**Goal of the exercise:** Please copy out everything in the records from the line containing "Open vs High" down to the line containing "Reading left to", both lines included, reproducing each one character for character.
____________
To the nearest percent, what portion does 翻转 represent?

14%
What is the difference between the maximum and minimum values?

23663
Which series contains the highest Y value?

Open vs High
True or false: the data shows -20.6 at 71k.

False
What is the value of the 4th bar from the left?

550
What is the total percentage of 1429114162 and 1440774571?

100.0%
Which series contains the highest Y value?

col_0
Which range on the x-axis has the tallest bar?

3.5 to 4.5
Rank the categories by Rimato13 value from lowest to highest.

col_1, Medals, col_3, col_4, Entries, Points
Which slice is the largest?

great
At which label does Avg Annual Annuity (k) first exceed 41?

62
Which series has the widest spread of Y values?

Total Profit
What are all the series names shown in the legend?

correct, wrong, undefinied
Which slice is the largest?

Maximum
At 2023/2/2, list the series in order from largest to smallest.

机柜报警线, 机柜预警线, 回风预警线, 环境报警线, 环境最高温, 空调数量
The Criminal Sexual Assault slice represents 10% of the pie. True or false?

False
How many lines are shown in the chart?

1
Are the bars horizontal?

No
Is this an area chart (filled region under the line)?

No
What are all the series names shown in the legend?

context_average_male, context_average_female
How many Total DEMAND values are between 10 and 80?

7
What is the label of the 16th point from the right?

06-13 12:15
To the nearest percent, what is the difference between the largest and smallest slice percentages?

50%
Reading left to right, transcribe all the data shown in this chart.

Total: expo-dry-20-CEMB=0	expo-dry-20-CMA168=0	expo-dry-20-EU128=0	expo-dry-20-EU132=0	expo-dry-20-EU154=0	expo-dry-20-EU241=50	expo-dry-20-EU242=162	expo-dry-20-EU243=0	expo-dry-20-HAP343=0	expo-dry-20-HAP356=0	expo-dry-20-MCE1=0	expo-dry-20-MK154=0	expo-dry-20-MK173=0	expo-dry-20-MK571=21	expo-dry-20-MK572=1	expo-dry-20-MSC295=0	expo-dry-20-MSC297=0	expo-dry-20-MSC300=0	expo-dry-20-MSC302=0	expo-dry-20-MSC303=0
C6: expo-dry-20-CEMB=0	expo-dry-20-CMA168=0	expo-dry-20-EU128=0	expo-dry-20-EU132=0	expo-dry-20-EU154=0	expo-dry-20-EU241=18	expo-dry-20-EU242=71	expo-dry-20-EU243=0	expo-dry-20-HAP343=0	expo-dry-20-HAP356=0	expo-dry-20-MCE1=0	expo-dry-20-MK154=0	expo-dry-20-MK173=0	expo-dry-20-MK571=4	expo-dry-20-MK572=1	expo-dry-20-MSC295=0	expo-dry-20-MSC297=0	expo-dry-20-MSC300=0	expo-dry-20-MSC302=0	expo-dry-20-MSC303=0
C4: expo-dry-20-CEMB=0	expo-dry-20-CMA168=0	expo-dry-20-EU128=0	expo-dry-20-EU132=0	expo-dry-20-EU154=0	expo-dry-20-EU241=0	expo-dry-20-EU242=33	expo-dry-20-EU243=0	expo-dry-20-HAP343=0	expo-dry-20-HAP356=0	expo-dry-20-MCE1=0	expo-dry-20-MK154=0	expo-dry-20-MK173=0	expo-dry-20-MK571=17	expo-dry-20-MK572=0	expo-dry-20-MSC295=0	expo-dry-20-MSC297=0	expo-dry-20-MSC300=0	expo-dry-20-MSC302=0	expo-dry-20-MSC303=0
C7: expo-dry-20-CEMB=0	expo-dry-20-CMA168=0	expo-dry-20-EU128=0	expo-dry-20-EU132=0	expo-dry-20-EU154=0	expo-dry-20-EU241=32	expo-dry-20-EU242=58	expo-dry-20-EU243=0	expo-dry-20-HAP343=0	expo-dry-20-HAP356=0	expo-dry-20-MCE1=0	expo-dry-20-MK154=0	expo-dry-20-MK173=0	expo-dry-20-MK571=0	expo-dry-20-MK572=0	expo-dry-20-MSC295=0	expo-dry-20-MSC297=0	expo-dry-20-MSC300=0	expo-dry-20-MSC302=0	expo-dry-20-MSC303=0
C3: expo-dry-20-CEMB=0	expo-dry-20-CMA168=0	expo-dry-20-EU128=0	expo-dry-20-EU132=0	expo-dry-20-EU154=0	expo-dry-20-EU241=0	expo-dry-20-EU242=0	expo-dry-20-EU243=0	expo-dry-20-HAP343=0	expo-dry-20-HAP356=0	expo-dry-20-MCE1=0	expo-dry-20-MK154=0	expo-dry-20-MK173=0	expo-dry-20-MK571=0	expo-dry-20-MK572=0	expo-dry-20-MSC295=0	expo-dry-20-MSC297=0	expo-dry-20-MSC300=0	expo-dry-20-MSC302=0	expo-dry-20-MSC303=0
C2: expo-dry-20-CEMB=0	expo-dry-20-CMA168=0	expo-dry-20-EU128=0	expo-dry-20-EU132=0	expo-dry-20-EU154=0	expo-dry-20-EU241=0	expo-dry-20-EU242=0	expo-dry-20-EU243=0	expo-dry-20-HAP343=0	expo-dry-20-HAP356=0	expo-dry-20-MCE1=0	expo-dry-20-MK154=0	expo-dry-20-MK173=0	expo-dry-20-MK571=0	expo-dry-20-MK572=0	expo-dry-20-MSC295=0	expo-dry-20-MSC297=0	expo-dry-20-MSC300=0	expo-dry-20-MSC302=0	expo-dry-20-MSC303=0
____________
**Written solution:**
Open vs High
True or false: the data shows -20.6 at 71k.

False
What is the value of the 4th bar from the left?

550
What is the total percentage of 1429114162 and 1440774571?

100.0%
Which series contains the highest Y value?

col_0
Which range on the x-axis has the tallest bar?

3.5 to 4.5
Rank the categories by Rimato13 value from lowest to highest.

col_1, Medals, col_3, col_4, Entries, Points
Which slice is the largest?

great
At which label does Avg Annual Annuity (k) first exceed 41?

62
Which series has the widest spread of Y values?

Total Profit
What are all the series names shown in the legend?

correct, wrong, undefinied
Which slice is the largest?

Maximum
At 2023/2/2, list the series in order from largest to smallest.

机柜报警线, 机柜预警线, 回风预警线, 环境报警线, 环境最高温, 空调数量
The Criminal Sexual Assault slice represents 10% of the pie. True or false?

False
How many lines are shown in the chart?

1
Are the bars horizontal?

No
Is this an area chart (filled region under the line)?

No
What are all the series names shown in the legend?

context_average_male, context_average_female
How many Total DEMAND values are between 10 and 80?

7
What is the label of the 16th point from the right?

06-13 12:15
To the nearest percent, what is the difference between the largest and smallest slice percentages?

50%
Reading left to right, transcribe all the data shown in this chart.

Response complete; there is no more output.